Extrait:

C'est d'abord un couple indéfectible, pétri d'une connivence joyeuse. Elle et lui piquent du nez lors de séminaires et de colloques pompeux. Ils contournent l'obstacle en lançant des promenades sociologiques à travers Paris, agrémentées de pique-nique fraternels.
À deux, les sociologues unis forment un collectif de recherche. Ils signent toujours leurs travaux de leurs deux noms, ce qui irrite le CNRS payeur. le jour de leur retraite (2007), ces iconoclastes balancent leurs archives dans onze grandes poubelles vertes de la ville. Ils refusent aussi le titre de chercheur émérite. Les voilà frais et disponibles pour affûter leurs traits. Seuls maîtres à bord, ils peuvent adopter une approche plus ouvertement critique à l'égard des positions sociales dominantes, instituées et transmises au sein de la noblesse et de la grande bourgeoisie françaises. Récemment, ils ont concentré leurs recherches sur N.Sarkozy et E.Macron, présidents des riches et des ultra-riches.
Auparavant, ils ont observé, rencontré, conseillé parfois, un milieu clos, au cours de cocktails, de dîners, de week-ends au château, de rallyes huppés, de remise de médailles. Leur statut de couple marié représente un passeport précieux aux yeux d'une classe sociale pour laquelle "l'institution familiale est au coeur du dispositif de reproduction de génération en génération."
Monique et Michel font flèche de tout bois. Ils flairent les champs d'investigation propices à l'analyse de la façon la plus incarnée possible des modes de fonctionnement d'une classe sociale "profondément mobilisée dans des stratégies d'enrichissement et de pouvoir afin de conserver ses privilèges sans ruissellement pour les autres." Effectivement, les auteurs sont proches des communistes, non encartés. Mais leur humilité et leur écoute ouverte séduisent des interlocuteurs aux antipodes de l'univers des Pinçon-Charlot.

Enregistrements extraits
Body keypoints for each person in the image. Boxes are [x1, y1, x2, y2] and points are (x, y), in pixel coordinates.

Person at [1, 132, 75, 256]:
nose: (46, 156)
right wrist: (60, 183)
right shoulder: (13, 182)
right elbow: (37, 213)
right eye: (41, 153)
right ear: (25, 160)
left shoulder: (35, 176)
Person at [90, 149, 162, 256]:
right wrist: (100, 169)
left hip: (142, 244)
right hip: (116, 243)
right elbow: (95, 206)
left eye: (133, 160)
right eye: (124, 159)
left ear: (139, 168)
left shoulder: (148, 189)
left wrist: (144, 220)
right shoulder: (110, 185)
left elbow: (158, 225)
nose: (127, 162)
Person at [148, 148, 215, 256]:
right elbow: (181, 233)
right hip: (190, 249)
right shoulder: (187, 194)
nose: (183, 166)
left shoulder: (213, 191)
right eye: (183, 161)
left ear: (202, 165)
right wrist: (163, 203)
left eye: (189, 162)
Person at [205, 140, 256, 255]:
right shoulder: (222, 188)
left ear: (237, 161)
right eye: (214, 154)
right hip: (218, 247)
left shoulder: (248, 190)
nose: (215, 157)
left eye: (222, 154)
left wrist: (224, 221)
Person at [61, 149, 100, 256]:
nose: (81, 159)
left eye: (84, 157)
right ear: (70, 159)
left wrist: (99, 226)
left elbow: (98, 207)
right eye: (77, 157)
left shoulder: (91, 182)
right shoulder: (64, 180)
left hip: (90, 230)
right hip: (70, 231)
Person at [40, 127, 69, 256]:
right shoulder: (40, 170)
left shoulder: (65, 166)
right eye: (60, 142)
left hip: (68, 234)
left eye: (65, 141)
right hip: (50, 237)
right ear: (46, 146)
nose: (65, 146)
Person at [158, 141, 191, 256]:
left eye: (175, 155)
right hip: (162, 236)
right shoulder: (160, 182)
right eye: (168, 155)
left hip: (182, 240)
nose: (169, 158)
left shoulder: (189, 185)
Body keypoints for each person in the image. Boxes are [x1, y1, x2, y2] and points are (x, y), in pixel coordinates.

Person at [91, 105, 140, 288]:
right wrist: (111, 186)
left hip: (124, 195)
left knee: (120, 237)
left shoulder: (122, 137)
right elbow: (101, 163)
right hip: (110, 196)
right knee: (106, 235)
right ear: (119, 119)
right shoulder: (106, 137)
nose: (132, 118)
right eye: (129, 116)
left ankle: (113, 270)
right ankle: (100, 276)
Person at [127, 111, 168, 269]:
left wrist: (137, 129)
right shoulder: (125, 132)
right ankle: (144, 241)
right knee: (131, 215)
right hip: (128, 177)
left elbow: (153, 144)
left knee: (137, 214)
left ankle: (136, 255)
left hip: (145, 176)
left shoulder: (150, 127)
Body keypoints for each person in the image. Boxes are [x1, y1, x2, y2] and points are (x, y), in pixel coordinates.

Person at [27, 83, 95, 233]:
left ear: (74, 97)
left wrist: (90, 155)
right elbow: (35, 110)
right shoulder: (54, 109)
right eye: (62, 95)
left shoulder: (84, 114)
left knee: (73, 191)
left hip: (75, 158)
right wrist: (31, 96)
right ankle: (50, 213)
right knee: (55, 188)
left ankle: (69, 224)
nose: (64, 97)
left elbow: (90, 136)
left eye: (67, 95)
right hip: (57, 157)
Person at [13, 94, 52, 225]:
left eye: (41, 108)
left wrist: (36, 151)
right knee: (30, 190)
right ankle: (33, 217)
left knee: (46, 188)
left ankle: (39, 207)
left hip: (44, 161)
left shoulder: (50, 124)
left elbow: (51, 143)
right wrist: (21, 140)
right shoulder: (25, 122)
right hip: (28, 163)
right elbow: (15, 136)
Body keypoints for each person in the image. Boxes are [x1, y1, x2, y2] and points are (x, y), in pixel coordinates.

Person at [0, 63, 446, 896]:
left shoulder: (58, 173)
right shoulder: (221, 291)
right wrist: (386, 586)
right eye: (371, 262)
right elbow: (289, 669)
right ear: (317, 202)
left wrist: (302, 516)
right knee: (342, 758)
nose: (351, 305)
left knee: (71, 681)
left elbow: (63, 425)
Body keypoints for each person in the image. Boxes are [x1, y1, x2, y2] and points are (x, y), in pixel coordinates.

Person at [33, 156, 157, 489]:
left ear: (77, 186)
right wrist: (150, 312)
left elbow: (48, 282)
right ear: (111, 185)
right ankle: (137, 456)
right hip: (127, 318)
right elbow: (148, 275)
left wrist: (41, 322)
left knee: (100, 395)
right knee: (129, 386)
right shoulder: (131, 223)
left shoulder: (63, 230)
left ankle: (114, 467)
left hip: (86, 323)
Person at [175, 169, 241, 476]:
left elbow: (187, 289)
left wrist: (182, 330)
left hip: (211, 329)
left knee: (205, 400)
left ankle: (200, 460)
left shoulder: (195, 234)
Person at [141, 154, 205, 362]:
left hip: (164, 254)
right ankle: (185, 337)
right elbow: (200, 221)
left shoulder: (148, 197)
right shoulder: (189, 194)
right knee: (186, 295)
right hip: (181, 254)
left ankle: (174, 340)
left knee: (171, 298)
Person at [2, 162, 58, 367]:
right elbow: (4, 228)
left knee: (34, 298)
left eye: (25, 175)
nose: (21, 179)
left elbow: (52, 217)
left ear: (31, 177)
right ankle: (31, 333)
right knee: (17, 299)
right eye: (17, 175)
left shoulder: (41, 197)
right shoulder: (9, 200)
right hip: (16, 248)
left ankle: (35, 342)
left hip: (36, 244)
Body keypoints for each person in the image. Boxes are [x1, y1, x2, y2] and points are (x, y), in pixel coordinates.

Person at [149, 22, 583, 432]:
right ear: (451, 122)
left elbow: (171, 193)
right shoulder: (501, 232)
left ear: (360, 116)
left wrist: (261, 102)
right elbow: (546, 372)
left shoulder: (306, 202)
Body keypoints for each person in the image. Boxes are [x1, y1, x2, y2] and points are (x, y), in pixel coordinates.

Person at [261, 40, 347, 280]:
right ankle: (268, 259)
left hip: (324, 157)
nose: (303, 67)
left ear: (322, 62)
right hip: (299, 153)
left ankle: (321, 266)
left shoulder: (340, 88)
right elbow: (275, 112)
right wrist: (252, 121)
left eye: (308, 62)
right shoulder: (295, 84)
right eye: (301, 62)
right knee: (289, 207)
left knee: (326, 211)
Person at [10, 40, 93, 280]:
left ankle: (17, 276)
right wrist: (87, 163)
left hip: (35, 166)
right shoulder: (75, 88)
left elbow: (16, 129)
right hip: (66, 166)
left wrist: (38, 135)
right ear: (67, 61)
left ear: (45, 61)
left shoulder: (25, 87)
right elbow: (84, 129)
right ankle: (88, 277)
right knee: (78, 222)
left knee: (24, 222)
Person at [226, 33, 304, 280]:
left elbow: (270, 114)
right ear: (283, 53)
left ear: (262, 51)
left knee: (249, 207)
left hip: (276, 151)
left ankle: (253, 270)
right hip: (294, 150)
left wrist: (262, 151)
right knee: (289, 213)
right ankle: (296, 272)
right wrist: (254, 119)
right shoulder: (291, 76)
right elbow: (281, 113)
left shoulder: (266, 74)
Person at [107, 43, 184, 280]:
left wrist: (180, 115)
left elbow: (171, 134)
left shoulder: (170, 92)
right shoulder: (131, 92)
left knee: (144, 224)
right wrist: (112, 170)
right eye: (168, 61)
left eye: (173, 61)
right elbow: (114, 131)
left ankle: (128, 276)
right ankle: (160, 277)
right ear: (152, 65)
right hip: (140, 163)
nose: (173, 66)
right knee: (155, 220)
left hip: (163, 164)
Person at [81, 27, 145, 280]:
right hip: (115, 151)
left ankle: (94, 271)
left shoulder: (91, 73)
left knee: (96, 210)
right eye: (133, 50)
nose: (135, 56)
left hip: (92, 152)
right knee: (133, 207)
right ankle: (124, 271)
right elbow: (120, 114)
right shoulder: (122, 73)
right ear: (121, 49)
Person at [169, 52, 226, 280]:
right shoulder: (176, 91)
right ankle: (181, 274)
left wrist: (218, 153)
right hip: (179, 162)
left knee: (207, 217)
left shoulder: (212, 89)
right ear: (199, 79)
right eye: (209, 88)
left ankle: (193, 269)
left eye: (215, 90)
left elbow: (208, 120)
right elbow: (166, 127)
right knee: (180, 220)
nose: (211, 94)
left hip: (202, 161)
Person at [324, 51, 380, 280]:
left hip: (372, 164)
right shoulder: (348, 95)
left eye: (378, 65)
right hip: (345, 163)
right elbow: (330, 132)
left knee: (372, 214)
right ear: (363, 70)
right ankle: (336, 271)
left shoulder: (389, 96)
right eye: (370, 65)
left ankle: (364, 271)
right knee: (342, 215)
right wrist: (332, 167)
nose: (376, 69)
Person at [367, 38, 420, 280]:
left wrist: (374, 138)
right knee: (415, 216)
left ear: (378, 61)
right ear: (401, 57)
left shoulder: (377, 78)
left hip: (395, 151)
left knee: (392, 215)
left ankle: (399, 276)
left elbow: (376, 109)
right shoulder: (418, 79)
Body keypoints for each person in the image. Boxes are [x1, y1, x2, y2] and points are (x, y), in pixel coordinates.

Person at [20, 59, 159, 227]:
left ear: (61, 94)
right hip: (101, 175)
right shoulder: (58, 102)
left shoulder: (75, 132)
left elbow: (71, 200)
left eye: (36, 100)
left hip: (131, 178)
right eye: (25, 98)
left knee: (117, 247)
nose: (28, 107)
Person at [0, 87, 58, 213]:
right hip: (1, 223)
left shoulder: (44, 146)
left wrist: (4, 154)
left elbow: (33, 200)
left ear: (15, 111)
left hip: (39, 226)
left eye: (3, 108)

Consignes:
A. Relevez toutes les occasions au cours desquelles, selon l'extrait, le couple a observé un milieu clos.
B. Recopiez le passage de l'extrait qui va de « À deux, les » jusqu'à « et des ultra-riches. ».
Les lignes n'ont aucun rôle dans cet exercice.

Corrigé:
A. cocktails, dîners, week-ends au château, rallyes huppés, remise de médailles

B.
À deux, les sociologues unis forment un collectif de recherche. Ils signent toujours leurs travaux de leurs deux noms, ce qui irrite le CNRS payeur. le jour de leur retraite (2007), ces iconoclastes balancent leurs archives dans onze grandes poubelles vertes de la ville. Ils refusent aussi le titre de chercheur émérite. Les voilà frais et disponibles pour affûter leurs traits. Seuls maîtres à bord, ils peuvent adopter une approche plus ouvertement critique à l'égard des positions sociales dominantes, instituées et transmises au sein de la noblesse et de la grande bourgeoisie françaises. Récemment, ils ont concentré leurs recherches sur N.Sarkozy et E.Macron, présidents des riches et des ultra-riches.